With all that said, this was a bad send. The run wasn’t critical -- Judge was the second run in a 3-1 game. Nevin may have read the play correctly, but he didn’t read his baserunner, who had gotten no jump and who wasn’t running hard into third. The decision was incredibly costly, turning first-and-third and one out into a runner on second and two out. The Yankees would make eight straight outs after this play and get their final run on a solo homer by Stanton down 6-1 in the ninth.
The Red Sox were the better team last night, which is what matters in October. There’s a lot of garment-rending in the zip codes around me today, but the Yankees won 92 games in the toughest division in baseball with no center fielder. They need to fix some things, and that might be hard given the contracts in play, but the idea that a team that has the third-best record in baseball since 2018 -- under Aaron Boone -- has to start over is nonsense.
Picks
With last night’s win on the first five under, Newsletter picks are now 7-0, which mostly makes me want to apologize to Rotowire for the first three months of the season.
I don’t have a strong opinion on tonight’s game and will pass. Maybe the over 7.5 if you want the action, but it’s really a pass.
What I have today are some Division Series and futures calls.
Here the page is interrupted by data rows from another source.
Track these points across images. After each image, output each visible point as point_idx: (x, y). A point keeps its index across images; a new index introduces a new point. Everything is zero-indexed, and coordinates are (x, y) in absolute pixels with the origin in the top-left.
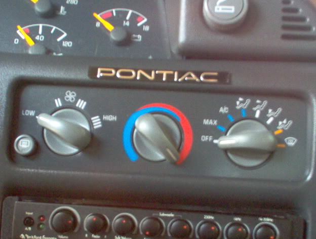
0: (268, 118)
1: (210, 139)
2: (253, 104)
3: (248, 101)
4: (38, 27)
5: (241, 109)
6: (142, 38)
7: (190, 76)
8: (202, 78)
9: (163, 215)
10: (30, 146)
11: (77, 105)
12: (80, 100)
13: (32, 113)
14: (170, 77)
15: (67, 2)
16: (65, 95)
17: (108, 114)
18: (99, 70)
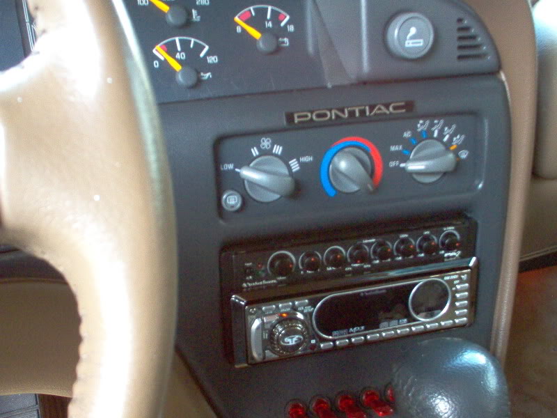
0: (445, 136)
1: (397, 164)
2: (432, 125)
3: (428, 122)
4: (175, 41)
5: (422, 131)
6: (290, 41)
7: (380, 109)
8: (391, 109)
9: (366, 241)
10: (238, 201)
11: (274, 151)
12: (275, 146)
13: (231, 166)
14: (363, 112)
15: (197, 3)
16: (260, 143)
17: (304, 155)
18: (296, 116)
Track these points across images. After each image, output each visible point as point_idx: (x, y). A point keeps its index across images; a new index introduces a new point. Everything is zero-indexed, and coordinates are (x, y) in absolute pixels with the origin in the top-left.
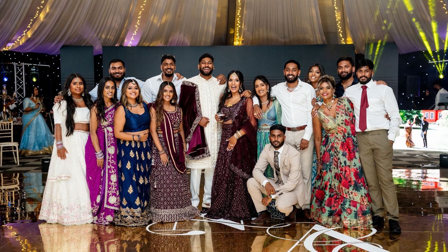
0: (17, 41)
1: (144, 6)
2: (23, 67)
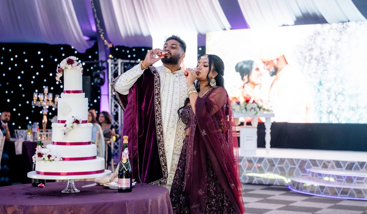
2: (119, 66)
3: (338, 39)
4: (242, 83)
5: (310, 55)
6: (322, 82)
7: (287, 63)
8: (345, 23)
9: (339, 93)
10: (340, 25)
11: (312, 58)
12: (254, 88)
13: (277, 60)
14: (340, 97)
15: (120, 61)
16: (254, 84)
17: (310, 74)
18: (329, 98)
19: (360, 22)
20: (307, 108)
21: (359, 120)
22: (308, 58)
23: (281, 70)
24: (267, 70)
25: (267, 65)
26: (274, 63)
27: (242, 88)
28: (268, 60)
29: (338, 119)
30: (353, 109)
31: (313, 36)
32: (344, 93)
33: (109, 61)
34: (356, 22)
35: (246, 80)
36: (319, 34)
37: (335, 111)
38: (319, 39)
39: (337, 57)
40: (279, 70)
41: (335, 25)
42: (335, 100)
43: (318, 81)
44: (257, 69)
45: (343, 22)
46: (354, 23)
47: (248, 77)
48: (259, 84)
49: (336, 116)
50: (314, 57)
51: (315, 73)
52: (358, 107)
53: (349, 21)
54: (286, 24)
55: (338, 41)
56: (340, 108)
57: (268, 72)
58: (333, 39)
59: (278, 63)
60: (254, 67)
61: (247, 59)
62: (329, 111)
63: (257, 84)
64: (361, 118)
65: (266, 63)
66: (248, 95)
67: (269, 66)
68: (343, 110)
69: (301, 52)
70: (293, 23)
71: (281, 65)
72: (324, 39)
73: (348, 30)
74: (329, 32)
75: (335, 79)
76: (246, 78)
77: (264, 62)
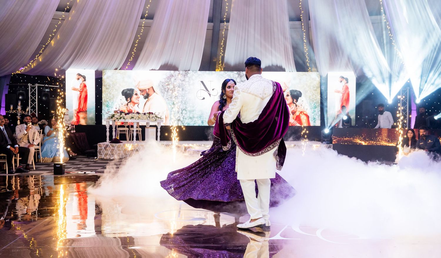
0: (30, 65)
1: (141, 35)
2: (37, 88)
3: (183, 80)
4: (126, 102)
5: (167, 88)
6: (175, 103)
7: (154, 92)
8: (187, 72)
9: (184, 110)
10: (184, 73)
11: (169, 89)
12: (134, 105)
13: (149, 89)
14: (184, 112)
15: (37, 85)
16: (134, 103)
17: (167, 99)
18: (178, 112)
19: (195, 72)
20: (166, 117)
21: (194, 124)
22: (166, 89)
23: (151, 95)
24: (142, 95)
25: (142, 92)
26: (146, 91)
27: (126, 105)
28: (143, 89)
29: (183, 124)
30: (191, 118)
31: (169, 77)
32: (186, 109)
33: (29, 85)
34: (193, 71)
35: (129, 101)
36: (172, 76)
37: (182, 119)
38: (173, 79)
39: (183, 89)
40: (150, 95)
41: (181, 72)
42: (182, 113)
43: (172, 102)
44: (136, 94)
45: (186, 71)
46: (192, 72)
47: (130, 99)
48: (137, 103)
49: (182, 122)
50: (170, 89)
51: (171, 98)
52: (194, 117)
53: (189, 70)
54: (154, 69)
55: (183, 81)
56: (184, 117)
57: (143, 96)
58: (180, 80)
59: (149, 91)
60: (135, 93)
61: (130, 88)
62: (178, 119)
63: (136, 103)
64: (195, 123)
65: (142, 91)
66: (130, 109)
67: (143, 93)
68: (186, 119)
69: (163, 86)
70: (158, 69)
71: (151, 92)
72: (175, 79)
73: (188, 75)
74: (178, 75)
75: (182, 102)
76: (129, 99)
77: (140, 90)
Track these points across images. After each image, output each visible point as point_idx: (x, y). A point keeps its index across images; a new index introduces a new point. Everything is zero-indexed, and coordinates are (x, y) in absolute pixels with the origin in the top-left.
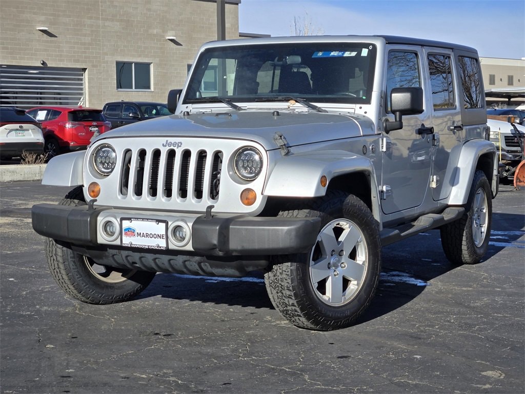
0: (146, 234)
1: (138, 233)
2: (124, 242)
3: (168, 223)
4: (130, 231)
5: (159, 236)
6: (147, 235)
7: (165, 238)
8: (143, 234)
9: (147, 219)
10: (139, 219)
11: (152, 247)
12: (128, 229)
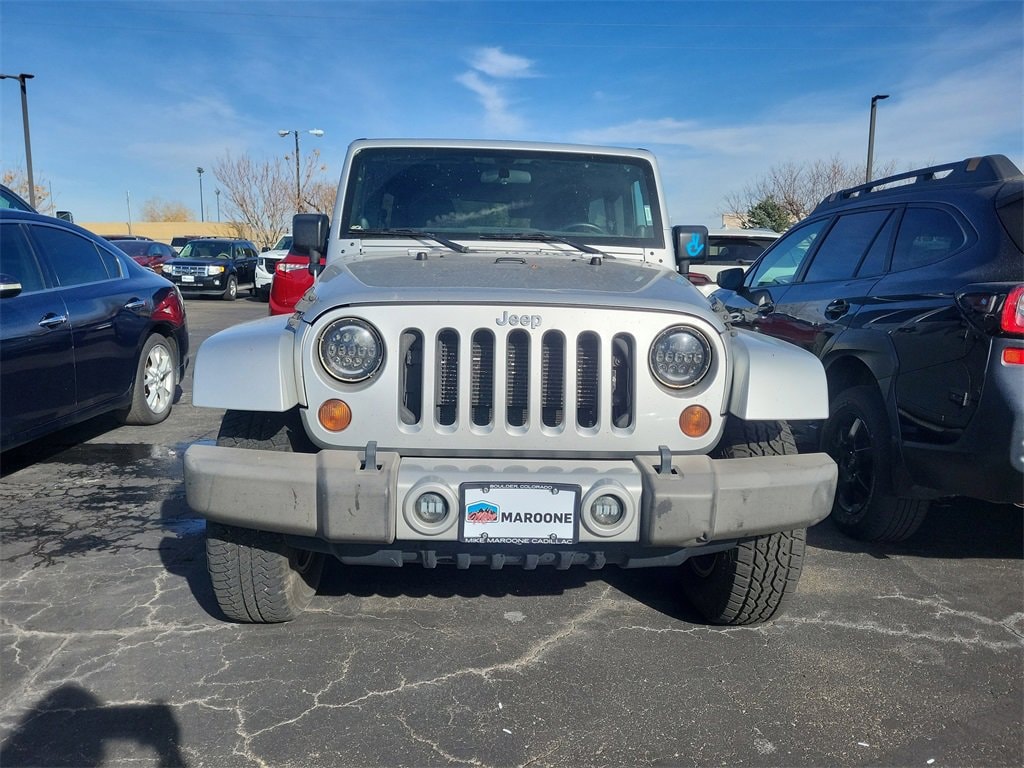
0: (526, 514)
1: (504, 514)
2: (467, 534)
3: (581, 489)
4: (486, 512)
5: (558, 518)
6: (528, 517)
7: (572, 520)
8: (518, 514)
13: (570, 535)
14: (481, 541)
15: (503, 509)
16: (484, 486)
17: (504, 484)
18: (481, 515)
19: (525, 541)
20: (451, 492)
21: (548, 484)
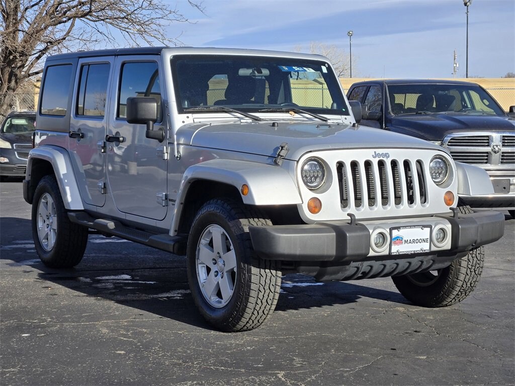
1: (405, 241)
4: (399, 240)
5: (424, 241)
6: (414, 241)
8: (410, 240)
9: (414, 226)
10: (407, 226)
11: (418, 252)
12: (397, 238)
13: (428, 248)
14: (398, 254)
15: (405, 238)
16: (398, 228)
17: (405, 227)
18: (397, 242)
19: (413, 252)
20: (386, 232)
21: (421, 226)
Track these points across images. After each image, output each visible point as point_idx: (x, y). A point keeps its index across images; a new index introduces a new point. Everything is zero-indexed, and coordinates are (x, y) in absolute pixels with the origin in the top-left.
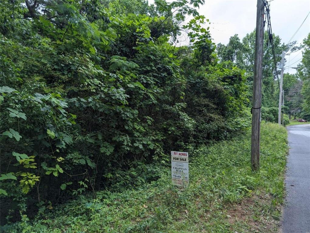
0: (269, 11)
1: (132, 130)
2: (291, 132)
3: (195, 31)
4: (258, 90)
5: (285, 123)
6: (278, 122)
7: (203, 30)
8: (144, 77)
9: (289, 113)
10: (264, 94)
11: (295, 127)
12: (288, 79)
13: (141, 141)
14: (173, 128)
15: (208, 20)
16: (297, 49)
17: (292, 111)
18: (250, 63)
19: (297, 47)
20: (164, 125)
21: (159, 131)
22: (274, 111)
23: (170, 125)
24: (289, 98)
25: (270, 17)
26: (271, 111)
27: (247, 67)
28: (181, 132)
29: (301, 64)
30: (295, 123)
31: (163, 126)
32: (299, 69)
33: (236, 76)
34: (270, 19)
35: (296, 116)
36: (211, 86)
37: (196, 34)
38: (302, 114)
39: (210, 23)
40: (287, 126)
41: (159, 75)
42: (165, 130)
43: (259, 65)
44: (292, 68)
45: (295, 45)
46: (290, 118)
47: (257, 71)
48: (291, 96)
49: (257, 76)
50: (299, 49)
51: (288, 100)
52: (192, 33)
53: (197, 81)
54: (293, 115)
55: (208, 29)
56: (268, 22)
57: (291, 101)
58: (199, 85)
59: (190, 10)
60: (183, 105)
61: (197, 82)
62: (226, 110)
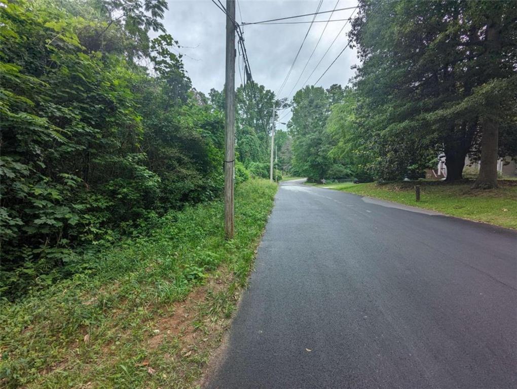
0: (243, 41)
1: (25, 196)
2: (282, 187)
3: (161, 57)
4: (230, 139)
5: (277, 179)
6: (270, 178)
7: (172, 57)
8: (56, 108)
9: (282, 169)
10: (259, 149)
11: (286, 183)
12: (281, 134)
13: (53, 213)
14: (125, 190)
15: (177, 42)
16: (288, 107)
17: (284, 168)
18: (245, 116)
19: (287, 104)
20: (110, 186)
21: (101, 195)
22: (267, 167)
23: (122, 186)
24: (281, 154)
25: (245, 50)
26: (265, 167)
27: (243, 120)
28: (138, 195)
29: (291, 121)
30: (286, 179)
31: (109, 188)
32: (289, 126)
33: (218, 123)
34: (245, 52)
35: (287, 172)
36: (184, 133)
37: (163, 60)
38: (292, 170)
39: (179, 47)
40: (280, 182)
41: (92, 108)
42: (113, 194)
43: (230, 106)
44: (282, 123)
45: (286, 102)
46: (283, 174)
47: (228, 113)
48: (283, 153)
49: (228, 120)
50: (290, 106)
51: (281, 156)
52: (156, 57)
53: (163, 124)
54: (285, 171)
55: (180, 56)
56: (244, 55)
57: (283, 157)
58: (166, 129)
59: (147, 20)
60: (141, 156)
61: (163, 126)
62: (208, 165)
The Dodgers being the betting favorite from the wild-card slot is mathematically indefensible and should be creating some value elsewhere, but the books take so much juice from the futures markets that I still don’t like the numbers. The Rays at +650 to win the World Series, though, isn’t bad. They’d be +700 (7-1) if everyone was equal, and they are definitely a tick above the field. The only team clearly better than them is the Dodgers, and the Dodgers have to play the extra round and don’t have Muncy (or Clayton Kershaw). I can recommend that one.
I gave out the Brewers at 25-1 to win the NL and 44-1 to win the World Series in March, so I can’t get excited about their current short odds. Here’s hoping you’re holding a ticket.
The White Sox are underrated coming into the playoffs and undervalued as well, a posted underdog to the Astros. You’ll see in the series preview how high I am on them, so getting plus money for them to win their series has value to me. White Sox +110 for the series, and if you’re feeling frisky, +850 to sweep.